§ TASK REQUIREMENTS: Reproduce the data from its start through the line that contains "Lavora con noi" and omit the pictures.

§ INFORMATION SUPPLIED:
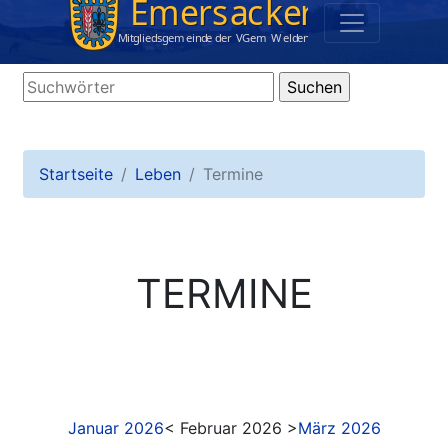
Startseite
Leben
Termine
TERMINE
Januar 2026
< Februar 2026 >
März 2026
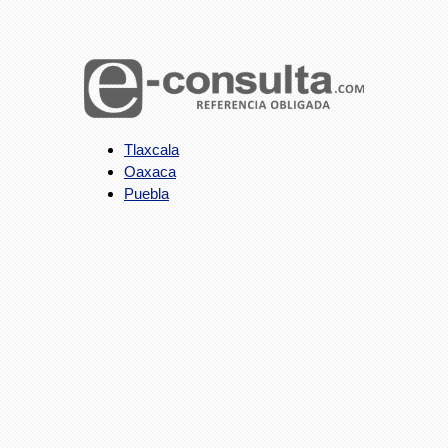
Tlaxcala
Oaxaca
Puebla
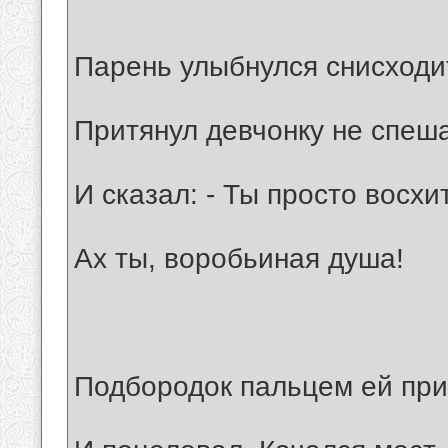
Парень улыбнулся снисходи
Притянул девчонку не спеш
И сказал: - Ты просто восхи
Ах ты, воробьиная душа!
Подбородок пальцем ей пр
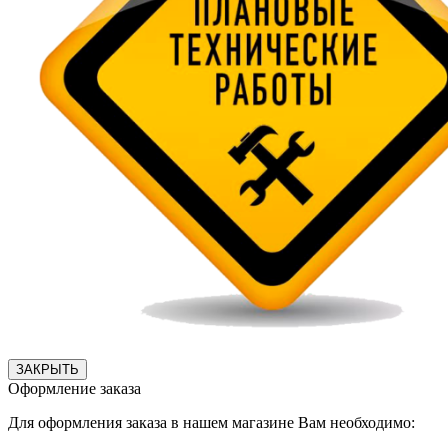
ЗАКРЫТЬ
Оформление заказа
Для оформления заказа в нашем магазине Вам необходимо:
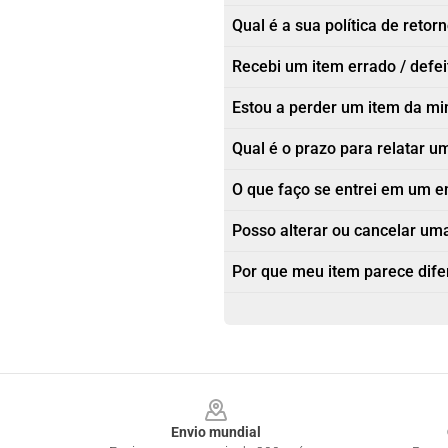
Qual é a sua política de retor
Recebi um item errado / defe
Estou a perder um item da m
Qual é o prazo para relatar
O que faço se entrei em um e
Posso alterar ou cancelar um
Por que meu item parece dif
Footer
Envio mundial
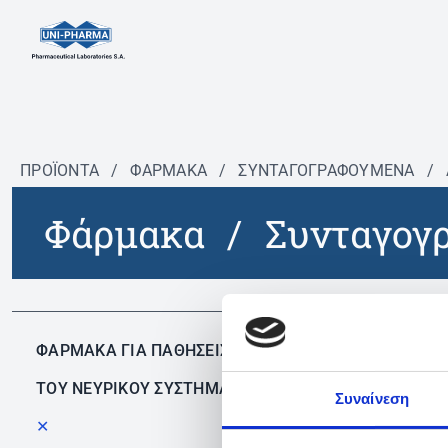
ΠΡΟΪΟΝΤΑ
/
ΦΆΡΜΑΚΑ
/
ΣΥΝΤΑΓΟΓΡΑΦΟΎΜΕΝΑ
/
Φάρμακα
/
Συνταγογ
Δεν 
ΦΑΡΜΑΚΑ ΓΙΑ ΠΑΘΗΣΕΙΣ
ΤΟΥ ΝΕΥΡΙΚΟΥ ΣΥΣΤΗΜΑΤΟΣ
Συναίνεση
✕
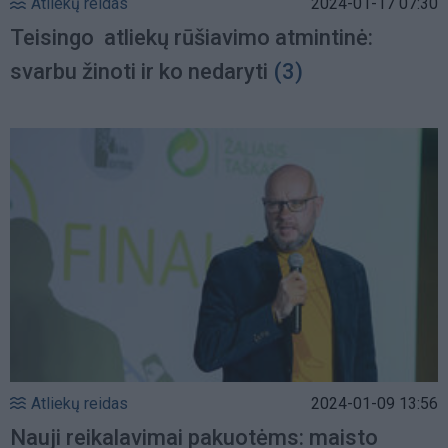
Atliekų reidas
2024-01-17 07:30
Teisingo atliekų rūšiavimo atmintinė:
svarbu žinoti ir ko nedaryti
(3)
Atliekų reidas
2024-01-09 13:56
Nauji reikalavimai pakuotėms: maisto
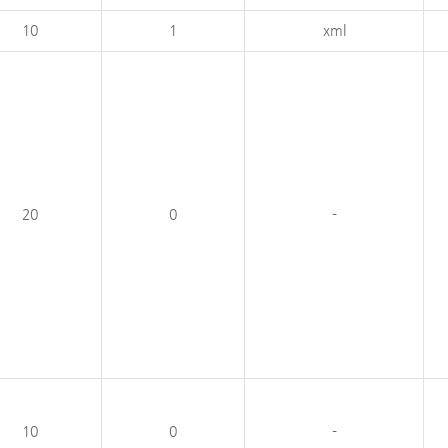
10
1
xml
20
0
-
10
0
-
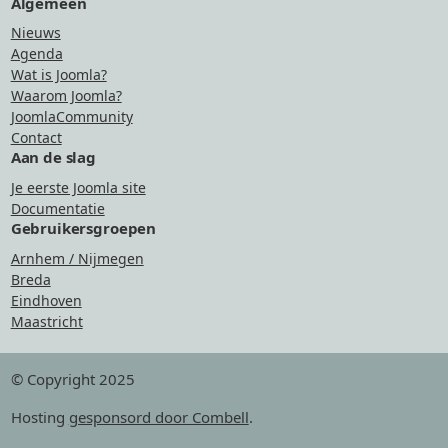
Algemeen
Nieuws
Agenda
Wat is Joomla?
Waarom Joomla?
JoomlaCommunity
Contact
Aan de slag
Je eerste Joomla site
Documentatie
Gebruikersgroepen
Arnhem / Nijmegen
Breda
Eindhoven
Maastricht
© Copyright 2025
Hosting
gesponsord door Combell
.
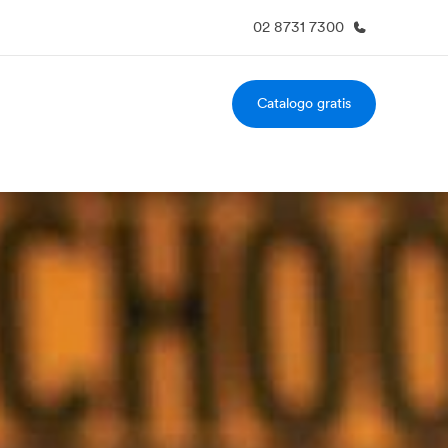
02 8731 7300
Catalogo gratis
i siamo
Carriera
 organizzazione
Lavora con noi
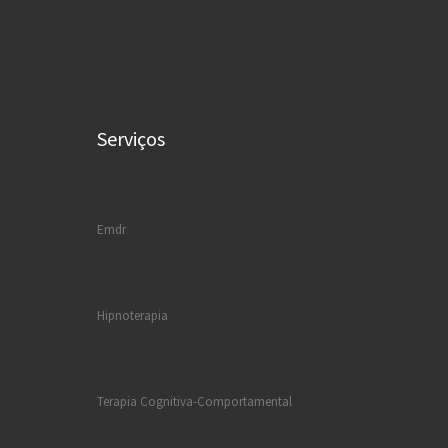
Serviços
Emdr
Hipnoterapia
Terapia Cognitiva-Comportamental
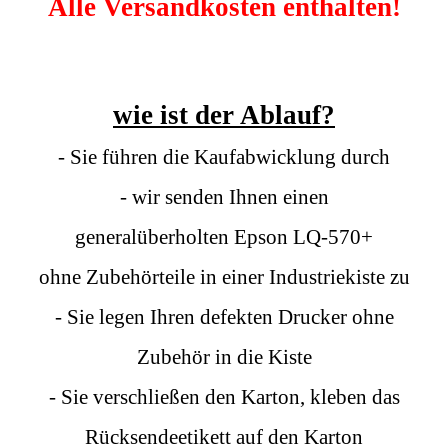
Alle Versandkosten enthalten!
wie ist der Ablauf?
- Sie führen die Kaufabwicklung durch
- wir senden Ihnen einen
generalüberholten Epson LQ-570+
ohne Zubehörteile in einer Industriekiste zu
- Sie legen Ihren defekten Drucker ohne
Zubehör in die Kiste
- Sie verschließen den Karton, kleben das
Rücksendeetikett auf den Karton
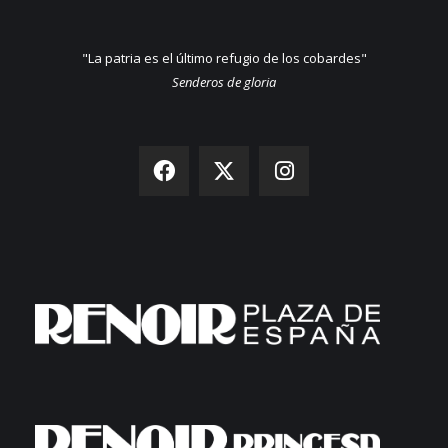
"La patria es el último refugio de los cobardes"
Senderos de gloria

§ WORKED SOLUTION:
Startseite
Leben
Termine
TERMINE
Januar 2026
< Februar 2026 >
März 2026
Tlaxcala
Oaxaca
Puebla
Парень улыбнулся снисходи
Притянул девчонку не спеш
И сказал: - Ты просто восхи
Ах ты, воробьиная душа!
Подбородок пальцем ей пр
ЗАКРЫТЬ
Оформление заказа
Для оформления заказа в нашем магазине Вам необходимо:
Qual é a sua política de retor
Recebi um item errado / defe
Estou a perder um item da m
Qual é o prazo para relatar
O que faço se entrei em um e
Posso alterar ou cancelar um
Por que meu item parece dif
Footer
Envio mundial
ΠΡΟΪΟΝΤΑ
/
ΦΆΡΜΑΚΑ
/
ΣΥΝΤΑΓΟΓΡΑΦΟΎΜΕΝΑ
/
Φάρμακα
/
Συνταγογ
Δεν 
ΦΑΡΜΑΚΑ ΓΙΑ ΠΑΘΗΣΕΙΣ
ΤΟΥ ΝΕΥΡΙΚΟΥ ΣΥΣΤΗΜΑΤΟΣ
Συναίνεση
✕
Atliekų reidas
2024-01-17 07:30
Teisingo atliekų rūšiavimo atmintinė:
svarbu žinoti ir ko nedaryti
(3)
Atliekų reidas
2024-01-09 13:56
Nauji reikalavimai pakuotėms: maisto
10
1
xml
20
0
-
10
0
-
Algemeen
Nieuws
Agenda
Wat is Joomla?
Waarom Joomla?
JoomlaCommunity
Contact
Aan de slag
Je eerste Joomla site
Documentatie
Gebruikersgroepen
Arnhem / Nijmegen
Breda
Eindhoven
Maastricht
© Copyright 2025
Hosting
gesponsord door Combell
.
02 8731 7300
Catalogo gratis
i siamo
Carriera
 organizzazione
Lavora con noi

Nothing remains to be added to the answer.